With a whopping 93 Republican co-sponsors, Steube is making it clear that Americans don’t share the Democrats’ extreme views. “This is an 80% issue,” the Florida congressman told “The Faulkner Focus.” And frankly, he said, “I think every American should know where their member of Congress sits on this issue.” Let’s not forget, Steube explained, “Title IX was created by Congress 50 years ago for women’s sports — to allow women to be able to compete with each other at collegiate levels and activities and sports. And this [would] completely [do] away with [that] … by allowing biological males to compete with women in women’s sports.”
And, as Steube reminded everyone, “The other piece of this, too, is having biological men that are identifying as women in girls’ bathrooms and girls’ locker rooms changing with them [and] all the things that come with that. The American people don’t support that.”
Neither, presumably, do a majority of the House, who will have an opportunity to vote on the Protection of Women and Girls in Sports Act later this week.
As for Gaines, she’ll continue to put her own safety at risk to stop an agenda that she calls “manipulative” and “violent.” “This whole movement,” she insisted, “it’s vengeful, it’s hateful. I’ve never seen a movement quite like this movement.” She should know after her April visit to San Francisco State University, a school she’s now suing after being attacked on campus and barricaded in a room after an angry mob chased her out of a discussion on Title IX and threatened her.

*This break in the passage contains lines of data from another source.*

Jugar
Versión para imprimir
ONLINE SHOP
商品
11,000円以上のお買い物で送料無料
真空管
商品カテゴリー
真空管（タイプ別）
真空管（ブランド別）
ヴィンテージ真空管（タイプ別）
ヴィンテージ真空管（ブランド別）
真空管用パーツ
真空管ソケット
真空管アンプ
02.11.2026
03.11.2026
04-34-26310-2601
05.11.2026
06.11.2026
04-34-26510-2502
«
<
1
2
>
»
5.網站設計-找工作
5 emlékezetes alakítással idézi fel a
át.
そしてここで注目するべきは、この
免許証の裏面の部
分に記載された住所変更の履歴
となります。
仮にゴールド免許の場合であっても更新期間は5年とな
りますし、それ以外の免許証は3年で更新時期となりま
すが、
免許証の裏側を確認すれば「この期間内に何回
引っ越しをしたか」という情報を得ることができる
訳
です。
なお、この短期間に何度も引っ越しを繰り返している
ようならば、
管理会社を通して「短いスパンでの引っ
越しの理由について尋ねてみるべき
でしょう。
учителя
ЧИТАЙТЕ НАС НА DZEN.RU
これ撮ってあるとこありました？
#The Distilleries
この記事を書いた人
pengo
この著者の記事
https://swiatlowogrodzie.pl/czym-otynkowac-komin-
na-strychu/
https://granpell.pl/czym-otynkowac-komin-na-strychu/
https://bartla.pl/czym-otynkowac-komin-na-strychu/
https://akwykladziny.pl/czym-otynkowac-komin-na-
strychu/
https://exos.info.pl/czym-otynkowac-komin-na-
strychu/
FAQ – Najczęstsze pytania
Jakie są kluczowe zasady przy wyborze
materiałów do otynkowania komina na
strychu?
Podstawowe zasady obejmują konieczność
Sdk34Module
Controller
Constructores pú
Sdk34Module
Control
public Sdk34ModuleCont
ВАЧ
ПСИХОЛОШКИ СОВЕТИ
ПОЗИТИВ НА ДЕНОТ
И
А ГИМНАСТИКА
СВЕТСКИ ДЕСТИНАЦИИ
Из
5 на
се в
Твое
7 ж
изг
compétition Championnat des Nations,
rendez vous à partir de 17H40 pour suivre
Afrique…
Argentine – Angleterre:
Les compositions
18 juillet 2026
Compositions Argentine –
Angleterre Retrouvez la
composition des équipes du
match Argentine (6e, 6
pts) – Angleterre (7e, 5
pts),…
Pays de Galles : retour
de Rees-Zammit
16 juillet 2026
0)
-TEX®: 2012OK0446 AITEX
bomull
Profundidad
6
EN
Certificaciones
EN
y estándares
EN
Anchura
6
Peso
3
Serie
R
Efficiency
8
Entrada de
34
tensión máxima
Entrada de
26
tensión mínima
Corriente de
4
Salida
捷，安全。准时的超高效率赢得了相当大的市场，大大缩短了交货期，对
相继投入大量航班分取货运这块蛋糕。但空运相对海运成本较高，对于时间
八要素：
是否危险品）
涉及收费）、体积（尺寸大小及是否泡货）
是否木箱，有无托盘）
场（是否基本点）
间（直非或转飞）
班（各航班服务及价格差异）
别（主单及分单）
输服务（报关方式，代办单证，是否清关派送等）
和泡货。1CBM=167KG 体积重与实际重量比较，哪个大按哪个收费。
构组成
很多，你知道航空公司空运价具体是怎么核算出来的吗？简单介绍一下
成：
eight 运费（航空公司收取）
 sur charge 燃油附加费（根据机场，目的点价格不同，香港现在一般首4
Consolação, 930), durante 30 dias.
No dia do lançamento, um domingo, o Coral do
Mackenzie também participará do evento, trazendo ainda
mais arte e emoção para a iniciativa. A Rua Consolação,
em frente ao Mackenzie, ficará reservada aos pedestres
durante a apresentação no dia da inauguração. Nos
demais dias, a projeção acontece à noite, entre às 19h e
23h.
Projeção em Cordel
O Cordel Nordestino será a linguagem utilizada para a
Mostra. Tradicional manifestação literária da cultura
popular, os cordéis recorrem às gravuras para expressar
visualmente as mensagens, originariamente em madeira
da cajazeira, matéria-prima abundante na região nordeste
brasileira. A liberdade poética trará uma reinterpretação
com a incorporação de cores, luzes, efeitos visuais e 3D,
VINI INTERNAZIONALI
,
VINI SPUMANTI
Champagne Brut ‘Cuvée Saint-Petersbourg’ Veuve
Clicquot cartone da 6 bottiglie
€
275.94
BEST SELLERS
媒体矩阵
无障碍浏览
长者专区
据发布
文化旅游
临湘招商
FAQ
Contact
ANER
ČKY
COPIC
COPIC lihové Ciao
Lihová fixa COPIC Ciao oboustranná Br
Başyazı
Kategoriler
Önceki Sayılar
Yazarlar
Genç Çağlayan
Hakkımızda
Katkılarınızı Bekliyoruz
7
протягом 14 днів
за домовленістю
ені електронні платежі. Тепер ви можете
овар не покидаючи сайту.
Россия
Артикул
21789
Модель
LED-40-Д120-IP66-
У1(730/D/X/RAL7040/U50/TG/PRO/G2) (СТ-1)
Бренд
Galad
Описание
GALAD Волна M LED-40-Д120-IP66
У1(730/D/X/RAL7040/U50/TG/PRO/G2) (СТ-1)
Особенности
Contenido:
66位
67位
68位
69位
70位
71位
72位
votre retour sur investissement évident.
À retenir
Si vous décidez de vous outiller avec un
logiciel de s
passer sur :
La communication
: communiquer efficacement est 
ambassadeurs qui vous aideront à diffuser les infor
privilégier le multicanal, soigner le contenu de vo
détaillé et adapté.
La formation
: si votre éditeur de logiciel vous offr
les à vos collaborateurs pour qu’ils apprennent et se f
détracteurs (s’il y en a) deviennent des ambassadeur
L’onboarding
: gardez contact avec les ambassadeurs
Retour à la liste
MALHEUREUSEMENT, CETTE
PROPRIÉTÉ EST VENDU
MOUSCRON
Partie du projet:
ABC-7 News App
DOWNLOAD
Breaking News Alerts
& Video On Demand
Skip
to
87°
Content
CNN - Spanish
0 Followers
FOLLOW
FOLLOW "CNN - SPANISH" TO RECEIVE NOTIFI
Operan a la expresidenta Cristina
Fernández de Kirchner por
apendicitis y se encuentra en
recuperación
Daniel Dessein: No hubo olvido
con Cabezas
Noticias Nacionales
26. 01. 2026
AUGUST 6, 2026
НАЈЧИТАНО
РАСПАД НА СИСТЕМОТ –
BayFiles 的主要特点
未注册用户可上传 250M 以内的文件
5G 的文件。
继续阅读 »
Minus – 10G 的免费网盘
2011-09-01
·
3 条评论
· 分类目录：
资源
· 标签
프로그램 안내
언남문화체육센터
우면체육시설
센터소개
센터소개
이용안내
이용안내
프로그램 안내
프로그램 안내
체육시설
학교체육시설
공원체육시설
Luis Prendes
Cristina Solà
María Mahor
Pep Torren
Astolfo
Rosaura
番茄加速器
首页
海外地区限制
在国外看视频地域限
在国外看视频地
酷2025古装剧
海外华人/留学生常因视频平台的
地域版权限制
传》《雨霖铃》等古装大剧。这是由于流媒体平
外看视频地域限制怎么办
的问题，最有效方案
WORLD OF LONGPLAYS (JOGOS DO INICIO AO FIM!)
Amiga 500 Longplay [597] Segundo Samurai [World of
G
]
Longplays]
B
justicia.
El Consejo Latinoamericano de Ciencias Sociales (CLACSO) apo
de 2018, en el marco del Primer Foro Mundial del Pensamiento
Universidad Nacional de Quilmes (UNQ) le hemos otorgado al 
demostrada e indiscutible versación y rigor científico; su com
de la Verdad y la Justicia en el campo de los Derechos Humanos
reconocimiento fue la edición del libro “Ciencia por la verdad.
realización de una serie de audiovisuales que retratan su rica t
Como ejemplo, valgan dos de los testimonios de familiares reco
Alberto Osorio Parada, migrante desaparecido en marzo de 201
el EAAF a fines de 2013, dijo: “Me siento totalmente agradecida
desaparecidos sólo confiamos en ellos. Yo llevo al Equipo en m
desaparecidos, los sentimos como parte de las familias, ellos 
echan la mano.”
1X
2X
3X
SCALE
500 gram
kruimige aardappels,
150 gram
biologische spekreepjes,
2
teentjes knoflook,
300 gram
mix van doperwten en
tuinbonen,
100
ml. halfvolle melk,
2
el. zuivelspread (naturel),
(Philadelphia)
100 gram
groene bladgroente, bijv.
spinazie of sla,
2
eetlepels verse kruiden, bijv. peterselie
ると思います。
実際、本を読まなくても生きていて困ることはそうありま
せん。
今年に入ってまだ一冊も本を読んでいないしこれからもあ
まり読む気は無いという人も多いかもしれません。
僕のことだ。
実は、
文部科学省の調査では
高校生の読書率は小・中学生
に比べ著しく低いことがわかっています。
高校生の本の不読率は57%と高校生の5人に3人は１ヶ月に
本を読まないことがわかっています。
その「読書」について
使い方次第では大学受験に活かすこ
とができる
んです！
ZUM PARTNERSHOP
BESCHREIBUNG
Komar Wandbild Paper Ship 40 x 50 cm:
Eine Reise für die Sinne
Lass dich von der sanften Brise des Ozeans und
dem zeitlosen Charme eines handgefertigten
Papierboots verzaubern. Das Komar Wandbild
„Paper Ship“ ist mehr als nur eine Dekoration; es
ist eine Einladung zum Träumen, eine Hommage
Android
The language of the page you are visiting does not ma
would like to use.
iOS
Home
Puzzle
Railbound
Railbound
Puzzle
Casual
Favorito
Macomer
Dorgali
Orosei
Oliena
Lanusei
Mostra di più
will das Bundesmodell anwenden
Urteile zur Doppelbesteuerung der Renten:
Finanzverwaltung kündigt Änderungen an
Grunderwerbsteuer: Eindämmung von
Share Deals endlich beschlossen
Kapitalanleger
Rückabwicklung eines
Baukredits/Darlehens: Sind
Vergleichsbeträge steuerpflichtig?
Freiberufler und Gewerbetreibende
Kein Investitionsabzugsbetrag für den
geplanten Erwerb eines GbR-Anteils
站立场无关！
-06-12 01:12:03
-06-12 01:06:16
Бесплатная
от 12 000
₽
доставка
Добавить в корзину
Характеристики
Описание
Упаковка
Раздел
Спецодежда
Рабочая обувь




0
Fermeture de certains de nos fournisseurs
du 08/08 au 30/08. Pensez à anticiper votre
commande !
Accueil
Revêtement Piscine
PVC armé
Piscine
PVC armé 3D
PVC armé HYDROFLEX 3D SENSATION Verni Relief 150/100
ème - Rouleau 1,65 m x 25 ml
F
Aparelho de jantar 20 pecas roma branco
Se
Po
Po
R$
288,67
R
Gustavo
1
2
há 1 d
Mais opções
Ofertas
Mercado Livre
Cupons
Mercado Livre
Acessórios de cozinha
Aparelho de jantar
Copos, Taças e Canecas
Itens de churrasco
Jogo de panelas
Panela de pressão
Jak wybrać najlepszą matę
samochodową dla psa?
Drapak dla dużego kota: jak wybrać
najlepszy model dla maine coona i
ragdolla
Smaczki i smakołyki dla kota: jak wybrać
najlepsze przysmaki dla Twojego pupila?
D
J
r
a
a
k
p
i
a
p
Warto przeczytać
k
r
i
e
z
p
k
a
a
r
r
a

“I thought I knew what I was getting myself into when agreeing to speak at this university,” she wrote in a new op-ed, “but I was wrong. There was no way to prepare myself for what happened.”
“People always wonder why more women aren’t speaking up,” Gaines went on, “(especially the female athletes who have firsthand experience competing against a male). This is why,” she insists about her own horrifying experience.
Even so, Riley believes, “The protestors’ plan backfired on them. They intended to silence me, but they only gave me a larger platform. My social media following quadrupled, and the public support around the world to protect women’s sports and sex-based rights skyrocketed. The general public is now more eager to get involved in the fight than ever before.”
Suzanne Bowdey serves as editorial director and senior writer at The Washington Stand.